Brave Search Ditches Bing, And Becomes An Alternative, Independent Search Engine

a brave search without bing

Brave Software, Inc. is best-known for its Brave web browser. Besides other of its products, it's also known for its Brave Search search engine.

The search engine was developed in-house, and was released in beta in March 2021, following the acquisition of Tailcat, a privacy-focused search engine from Cliqz. While it has grown its resources as years past, it was relying on Microsoft Bing to populate many of its search engine results pages.

The web is big, and only a handful of tech companies can totally index everything, if not most of it.

But again, Brave is no longer a small company.

It no longer owns relatively-unknown products, because as of August 2022, Brave claimed to have more than 57.42 million monthly active users, 19.3 million daily active users, and a network of more than 1.6 million content creators.

it’s even averaging about 22 million queries per day.

Because of that, Brave is already big enough to sustain the burden of operating independently.

In a blog post, the company is proud to announce that its Brave Search is finally completely Bing-free, private, and independent.

"Since its launch, privacy-preserving Brave Search has been the only global, independent alternative to serve results almost exclusively from its own index. That meant far less reliance on the existing Big Tech options (Bing and Google) than the supposed alternatives—like DuckDuckGo—that are actually powered by these Big Tech APIs."

"When Brave Search launched in June 2021, about 13% of the queries required the help of third parties to achieve the desired level of quality across various types of queries. Total independence, however, was a primary goal of Brave, and in less than a year the Brave Search global independence score rose from 87% to 93%."

With following consecutive milestones, the achievements allowed Brave "to accelerate this milestone of 100% independence."

While Brave could indeed continue its partnership with Microsoft, saving it from the pain of maintaining a resource-hungry search engine by itself, Brave said that it considered goind solo because of the "uncertainty over the future of the Bing API."

Since OpenAI introduced ChatGPT, and following Microsoft's partnership with OpenAI, the tech titan is moving pretty fast, spreading its generative AI capabilities to more of its products.
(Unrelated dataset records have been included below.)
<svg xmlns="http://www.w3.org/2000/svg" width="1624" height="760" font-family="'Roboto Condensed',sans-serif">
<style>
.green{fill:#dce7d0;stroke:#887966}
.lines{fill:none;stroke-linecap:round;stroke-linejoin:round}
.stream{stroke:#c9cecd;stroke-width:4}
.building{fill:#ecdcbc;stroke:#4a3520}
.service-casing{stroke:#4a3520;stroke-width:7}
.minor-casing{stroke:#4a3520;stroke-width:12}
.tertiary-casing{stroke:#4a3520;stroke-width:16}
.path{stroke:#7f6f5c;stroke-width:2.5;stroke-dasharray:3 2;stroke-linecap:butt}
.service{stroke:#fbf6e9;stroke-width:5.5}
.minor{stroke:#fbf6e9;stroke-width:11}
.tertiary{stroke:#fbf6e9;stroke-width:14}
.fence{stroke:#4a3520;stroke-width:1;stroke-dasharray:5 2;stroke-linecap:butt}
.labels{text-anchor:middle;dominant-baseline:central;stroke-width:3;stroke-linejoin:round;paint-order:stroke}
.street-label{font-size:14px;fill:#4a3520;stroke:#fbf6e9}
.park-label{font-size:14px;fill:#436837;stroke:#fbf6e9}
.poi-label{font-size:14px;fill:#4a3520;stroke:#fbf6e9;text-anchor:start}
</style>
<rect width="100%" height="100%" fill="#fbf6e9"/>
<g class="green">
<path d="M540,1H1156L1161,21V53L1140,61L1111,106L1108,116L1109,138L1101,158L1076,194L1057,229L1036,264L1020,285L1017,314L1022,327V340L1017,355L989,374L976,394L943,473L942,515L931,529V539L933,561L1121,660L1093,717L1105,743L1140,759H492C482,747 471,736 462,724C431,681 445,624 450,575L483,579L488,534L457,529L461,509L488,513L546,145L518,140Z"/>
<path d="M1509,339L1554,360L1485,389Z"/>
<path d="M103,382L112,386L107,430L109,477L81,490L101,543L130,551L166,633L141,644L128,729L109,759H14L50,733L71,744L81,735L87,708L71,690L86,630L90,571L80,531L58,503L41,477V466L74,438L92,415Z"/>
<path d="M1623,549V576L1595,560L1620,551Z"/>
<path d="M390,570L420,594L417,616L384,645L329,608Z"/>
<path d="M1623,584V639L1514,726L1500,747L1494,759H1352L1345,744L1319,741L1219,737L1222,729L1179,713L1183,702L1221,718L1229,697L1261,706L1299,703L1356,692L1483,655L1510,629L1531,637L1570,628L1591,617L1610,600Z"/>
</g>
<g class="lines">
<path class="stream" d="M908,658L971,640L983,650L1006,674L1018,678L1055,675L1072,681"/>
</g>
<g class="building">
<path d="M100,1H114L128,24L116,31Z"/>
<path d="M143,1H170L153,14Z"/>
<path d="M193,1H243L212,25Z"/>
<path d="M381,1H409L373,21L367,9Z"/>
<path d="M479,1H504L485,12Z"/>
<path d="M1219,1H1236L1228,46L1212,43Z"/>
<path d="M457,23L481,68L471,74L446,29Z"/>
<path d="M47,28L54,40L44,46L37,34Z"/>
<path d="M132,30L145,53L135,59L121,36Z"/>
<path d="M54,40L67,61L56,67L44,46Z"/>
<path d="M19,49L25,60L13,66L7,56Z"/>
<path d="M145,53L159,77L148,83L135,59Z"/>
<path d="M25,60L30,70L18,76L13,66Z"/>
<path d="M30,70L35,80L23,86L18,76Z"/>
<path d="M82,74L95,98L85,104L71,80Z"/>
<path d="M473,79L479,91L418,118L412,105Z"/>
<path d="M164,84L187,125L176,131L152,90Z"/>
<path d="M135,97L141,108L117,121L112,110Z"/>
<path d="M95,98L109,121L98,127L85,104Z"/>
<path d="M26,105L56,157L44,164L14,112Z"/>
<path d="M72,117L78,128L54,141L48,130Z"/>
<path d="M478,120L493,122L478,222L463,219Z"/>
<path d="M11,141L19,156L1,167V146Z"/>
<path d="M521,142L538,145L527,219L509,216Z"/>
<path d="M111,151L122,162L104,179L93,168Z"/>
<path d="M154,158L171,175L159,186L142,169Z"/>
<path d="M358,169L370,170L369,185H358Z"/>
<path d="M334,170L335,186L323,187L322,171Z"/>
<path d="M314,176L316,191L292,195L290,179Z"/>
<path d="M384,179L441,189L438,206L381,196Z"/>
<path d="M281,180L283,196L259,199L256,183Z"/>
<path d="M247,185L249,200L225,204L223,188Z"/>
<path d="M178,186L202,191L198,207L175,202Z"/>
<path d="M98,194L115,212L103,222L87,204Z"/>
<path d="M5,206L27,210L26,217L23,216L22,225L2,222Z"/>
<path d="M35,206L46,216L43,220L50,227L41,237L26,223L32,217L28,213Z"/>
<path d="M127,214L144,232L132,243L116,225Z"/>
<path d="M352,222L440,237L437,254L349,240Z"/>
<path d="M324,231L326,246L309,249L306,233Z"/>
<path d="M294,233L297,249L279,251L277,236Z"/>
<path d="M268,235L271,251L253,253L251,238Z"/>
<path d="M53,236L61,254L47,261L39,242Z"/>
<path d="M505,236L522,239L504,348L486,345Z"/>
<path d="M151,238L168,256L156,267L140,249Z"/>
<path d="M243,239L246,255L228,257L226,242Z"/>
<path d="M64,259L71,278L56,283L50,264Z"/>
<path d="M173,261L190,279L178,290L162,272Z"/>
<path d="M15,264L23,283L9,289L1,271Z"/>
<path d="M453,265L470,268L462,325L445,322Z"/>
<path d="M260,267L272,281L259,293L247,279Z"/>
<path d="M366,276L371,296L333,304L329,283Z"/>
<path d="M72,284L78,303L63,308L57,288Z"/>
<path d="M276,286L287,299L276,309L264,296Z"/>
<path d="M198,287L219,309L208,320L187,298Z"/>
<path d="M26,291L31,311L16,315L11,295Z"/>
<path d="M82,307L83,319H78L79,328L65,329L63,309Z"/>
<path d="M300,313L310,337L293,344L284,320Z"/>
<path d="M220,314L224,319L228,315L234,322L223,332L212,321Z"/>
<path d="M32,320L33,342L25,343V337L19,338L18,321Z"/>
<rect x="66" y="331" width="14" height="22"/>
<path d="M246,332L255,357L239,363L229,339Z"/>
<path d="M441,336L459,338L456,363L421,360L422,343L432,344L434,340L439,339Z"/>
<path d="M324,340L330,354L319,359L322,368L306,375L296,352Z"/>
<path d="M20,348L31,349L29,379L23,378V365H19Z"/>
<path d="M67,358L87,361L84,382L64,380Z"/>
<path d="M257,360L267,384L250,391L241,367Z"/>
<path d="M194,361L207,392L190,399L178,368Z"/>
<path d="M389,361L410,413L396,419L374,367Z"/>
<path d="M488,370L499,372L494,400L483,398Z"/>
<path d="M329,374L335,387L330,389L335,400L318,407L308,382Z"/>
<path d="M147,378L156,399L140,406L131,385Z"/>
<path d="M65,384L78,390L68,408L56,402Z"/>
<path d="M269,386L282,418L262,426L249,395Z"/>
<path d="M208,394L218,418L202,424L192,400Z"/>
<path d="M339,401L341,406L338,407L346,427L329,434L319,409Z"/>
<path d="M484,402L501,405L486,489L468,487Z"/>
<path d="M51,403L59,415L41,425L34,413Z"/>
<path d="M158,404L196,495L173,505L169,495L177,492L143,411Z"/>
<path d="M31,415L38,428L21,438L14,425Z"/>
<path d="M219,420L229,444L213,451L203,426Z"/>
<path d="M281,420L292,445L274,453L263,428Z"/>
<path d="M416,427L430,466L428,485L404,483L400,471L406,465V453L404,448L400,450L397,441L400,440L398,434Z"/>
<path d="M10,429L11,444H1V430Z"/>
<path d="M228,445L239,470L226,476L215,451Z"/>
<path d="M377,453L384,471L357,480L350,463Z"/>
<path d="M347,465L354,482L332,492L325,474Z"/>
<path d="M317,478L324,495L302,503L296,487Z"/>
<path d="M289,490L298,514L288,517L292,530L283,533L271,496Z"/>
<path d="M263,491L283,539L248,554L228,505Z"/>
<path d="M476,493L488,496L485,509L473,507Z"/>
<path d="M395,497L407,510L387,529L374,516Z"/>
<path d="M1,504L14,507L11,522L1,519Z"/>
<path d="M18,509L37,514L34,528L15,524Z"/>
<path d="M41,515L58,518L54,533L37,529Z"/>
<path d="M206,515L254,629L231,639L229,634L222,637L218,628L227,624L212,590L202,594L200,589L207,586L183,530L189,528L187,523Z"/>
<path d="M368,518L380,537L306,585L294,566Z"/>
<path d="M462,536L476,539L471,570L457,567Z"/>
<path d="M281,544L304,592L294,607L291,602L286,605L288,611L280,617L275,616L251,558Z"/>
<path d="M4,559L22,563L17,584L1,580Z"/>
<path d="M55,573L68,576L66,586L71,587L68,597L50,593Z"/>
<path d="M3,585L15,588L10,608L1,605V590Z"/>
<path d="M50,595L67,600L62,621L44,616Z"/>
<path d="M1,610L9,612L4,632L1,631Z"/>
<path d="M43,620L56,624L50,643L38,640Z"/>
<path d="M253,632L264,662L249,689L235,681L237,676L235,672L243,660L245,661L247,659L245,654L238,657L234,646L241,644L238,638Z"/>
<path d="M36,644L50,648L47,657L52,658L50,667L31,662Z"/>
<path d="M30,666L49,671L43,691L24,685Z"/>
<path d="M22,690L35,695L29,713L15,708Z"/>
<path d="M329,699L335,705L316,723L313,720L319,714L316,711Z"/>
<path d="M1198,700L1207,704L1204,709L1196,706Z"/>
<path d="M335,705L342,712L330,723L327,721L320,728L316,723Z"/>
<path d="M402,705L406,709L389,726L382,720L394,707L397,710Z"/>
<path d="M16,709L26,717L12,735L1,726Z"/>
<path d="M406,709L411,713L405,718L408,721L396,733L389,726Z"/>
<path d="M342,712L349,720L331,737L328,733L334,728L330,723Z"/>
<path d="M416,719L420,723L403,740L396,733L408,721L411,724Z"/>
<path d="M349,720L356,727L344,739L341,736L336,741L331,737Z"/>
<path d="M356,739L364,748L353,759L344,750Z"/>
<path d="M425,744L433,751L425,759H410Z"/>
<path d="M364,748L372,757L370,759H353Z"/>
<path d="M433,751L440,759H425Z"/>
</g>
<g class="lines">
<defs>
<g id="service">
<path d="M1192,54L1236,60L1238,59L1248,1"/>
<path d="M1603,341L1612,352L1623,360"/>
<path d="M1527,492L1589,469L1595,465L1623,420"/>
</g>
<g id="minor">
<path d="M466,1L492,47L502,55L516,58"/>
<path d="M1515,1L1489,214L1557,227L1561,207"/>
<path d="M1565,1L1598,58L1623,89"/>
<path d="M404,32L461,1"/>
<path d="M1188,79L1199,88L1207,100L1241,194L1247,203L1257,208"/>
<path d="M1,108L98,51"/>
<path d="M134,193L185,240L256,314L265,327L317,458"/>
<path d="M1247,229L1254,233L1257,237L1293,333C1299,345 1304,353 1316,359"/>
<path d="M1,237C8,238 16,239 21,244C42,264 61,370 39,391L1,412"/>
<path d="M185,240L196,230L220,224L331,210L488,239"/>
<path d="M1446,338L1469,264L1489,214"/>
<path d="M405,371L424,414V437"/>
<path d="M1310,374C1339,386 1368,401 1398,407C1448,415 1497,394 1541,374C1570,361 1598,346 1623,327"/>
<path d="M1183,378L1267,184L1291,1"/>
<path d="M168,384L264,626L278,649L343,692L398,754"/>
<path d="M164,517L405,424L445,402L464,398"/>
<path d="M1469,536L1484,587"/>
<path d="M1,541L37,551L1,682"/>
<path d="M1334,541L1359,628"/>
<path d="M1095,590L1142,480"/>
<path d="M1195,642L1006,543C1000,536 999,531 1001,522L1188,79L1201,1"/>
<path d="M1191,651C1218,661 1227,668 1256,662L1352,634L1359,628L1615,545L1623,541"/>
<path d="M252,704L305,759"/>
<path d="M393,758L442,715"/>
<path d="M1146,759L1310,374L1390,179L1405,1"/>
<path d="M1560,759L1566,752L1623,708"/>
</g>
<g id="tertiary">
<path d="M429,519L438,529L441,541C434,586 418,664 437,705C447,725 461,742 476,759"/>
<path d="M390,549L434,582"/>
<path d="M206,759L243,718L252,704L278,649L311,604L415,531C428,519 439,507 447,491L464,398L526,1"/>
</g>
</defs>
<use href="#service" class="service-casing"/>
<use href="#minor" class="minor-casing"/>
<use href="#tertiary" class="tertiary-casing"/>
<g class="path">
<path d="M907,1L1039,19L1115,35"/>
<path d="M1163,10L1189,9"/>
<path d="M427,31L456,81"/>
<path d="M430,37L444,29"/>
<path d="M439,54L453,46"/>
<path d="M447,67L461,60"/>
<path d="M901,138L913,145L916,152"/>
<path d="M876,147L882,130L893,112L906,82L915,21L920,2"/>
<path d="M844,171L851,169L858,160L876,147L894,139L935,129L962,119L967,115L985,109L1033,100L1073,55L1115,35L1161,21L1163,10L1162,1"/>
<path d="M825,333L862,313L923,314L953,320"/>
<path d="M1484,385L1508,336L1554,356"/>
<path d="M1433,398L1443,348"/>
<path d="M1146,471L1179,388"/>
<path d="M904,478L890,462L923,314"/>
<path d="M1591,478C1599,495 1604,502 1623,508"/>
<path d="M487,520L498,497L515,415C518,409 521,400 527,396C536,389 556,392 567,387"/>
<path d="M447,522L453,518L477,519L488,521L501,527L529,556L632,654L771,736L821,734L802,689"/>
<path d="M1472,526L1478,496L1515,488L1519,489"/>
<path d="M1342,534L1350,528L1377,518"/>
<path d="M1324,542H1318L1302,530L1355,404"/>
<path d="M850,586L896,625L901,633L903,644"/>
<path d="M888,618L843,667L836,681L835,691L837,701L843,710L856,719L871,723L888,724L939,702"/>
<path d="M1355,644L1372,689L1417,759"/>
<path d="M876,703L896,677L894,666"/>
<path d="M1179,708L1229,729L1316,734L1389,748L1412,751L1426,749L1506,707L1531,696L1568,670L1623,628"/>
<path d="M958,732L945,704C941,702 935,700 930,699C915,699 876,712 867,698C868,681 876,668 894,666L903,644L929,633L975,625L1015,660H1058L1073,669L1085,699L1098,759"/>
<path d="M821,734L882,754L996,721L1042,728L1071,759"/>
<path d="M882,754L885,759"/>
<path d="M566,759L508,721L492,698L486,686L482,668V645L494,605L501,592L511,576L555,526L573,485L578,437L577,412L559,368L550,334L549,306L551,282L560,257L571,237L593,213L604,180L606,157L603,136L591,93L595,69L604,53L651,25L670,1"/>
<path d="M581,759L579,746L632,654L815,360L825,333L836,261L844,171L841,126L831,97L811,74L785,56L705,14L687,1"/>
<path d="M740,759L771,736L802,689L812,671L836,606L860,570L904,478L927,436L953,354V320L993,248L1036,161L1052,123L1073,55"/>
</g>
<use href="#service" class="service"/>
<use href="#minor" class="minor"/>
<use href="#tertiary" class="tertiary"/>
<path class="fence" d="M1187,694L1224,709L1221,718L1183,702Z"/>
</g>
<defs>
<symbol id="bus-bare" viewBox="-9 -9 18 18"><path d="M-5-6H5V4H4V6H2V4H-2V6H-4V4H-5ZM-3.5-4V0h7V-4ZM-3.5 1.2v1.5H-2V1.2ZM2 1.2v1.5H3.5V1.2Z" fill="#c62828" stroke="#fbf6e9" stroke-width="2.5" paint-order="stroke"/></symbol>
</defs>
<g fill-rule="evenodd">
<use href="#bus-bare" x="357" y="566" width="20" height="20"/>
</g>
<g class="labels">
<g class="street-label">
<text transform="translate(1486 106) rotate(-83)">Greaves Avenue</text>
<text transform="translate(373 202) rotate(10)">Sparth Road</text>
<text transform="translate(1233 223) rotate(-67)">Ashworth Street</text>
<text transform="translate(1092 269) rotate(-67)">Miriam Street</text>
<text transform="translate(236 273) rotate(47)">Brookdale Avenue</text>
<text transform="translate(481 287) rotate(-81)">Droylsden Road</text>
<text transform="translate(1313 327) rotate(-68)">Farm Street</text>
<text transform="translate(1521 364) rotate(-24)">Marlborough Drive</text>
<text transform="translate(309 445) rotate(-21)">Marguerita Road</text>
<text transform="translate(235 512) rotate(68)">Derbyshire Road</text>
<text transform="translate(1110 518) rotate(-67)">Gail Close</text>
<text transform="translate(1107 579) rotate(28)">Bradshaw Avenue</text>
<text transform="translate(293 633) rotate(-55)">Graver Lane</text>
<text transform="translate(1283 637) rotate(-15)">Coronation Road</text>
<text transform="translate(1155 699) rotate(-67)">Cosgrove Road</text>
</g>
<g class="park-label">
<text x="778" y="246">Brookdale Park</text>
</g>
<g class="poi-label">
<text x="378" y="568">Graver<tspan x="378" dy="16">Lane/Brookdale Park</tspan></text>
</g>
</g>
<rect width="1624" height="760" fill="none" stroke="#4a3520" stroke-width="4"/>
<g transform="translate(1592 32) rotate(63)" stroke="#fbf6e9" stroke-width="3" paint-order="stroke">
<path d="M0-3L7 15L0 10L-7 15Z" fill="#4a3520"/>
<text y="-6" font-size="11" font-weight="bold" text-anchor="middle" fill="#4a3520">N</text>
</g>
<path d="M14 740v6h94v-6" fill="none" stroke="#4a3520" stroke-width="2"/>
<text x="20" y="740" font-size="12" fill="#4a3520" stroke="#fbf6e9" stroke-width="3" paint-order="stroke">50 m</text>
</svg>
And in Bing, where Microsoft generative AI chatbot originally resides, Microsoft is making numerous changes to the search engine in quick paces, that Brave is fearing for the continuity of the Bing service.

What's more, Microsoft also announced an unprecedented increase in its API pricing. which was made due to the increasing amount of resources demanded by third-party search engines that rely partly or fully on the Bing Search API.

"The consequences of their reliance on Bing will play out in the following months when their long term contracts expire," said Brave.

Brave Web Discovery Project.
Brave relies heavily on its 'Web Discovery Project', where it collects anonymous data about searches and web pages people visit within the Brave Browser.

Brave is able to take this bold step of going independent, because Brave had both an independent index, and a built-in delivery mechanism (the Brave browser) to continue improving the Brave Search index.

Because of this, "Brave Search users will now receive 100% of results from the Brave Index, giving users fully independent results," and that this is set as default.

But again, since there should be unforeseen consequences of this switch, Brave said that users can utilize Google Fallback as an option, and that users can also continue to support the growth of the index and results quality by opting into the Web Discovery Project, and submitting feedback "in cases where we should improve."

Using data from Web Discovery Project, Brave can continue improving its Brave Search independent index, to "ensure we show relevant results to your search queries and support more relevant experiences with Brave products and services."

"This removal of all Bing API calls may have an effect for certain queries, or for some regional or language-specific results, so we encourage users to submit feedback as often as possible," said Brave.

In the end, Brave wants to be the alternative to Bing Tech, and plans to release the Brave Search API. Through it, developers and companies should be able to build search experiences that compete on quality with Big Tech.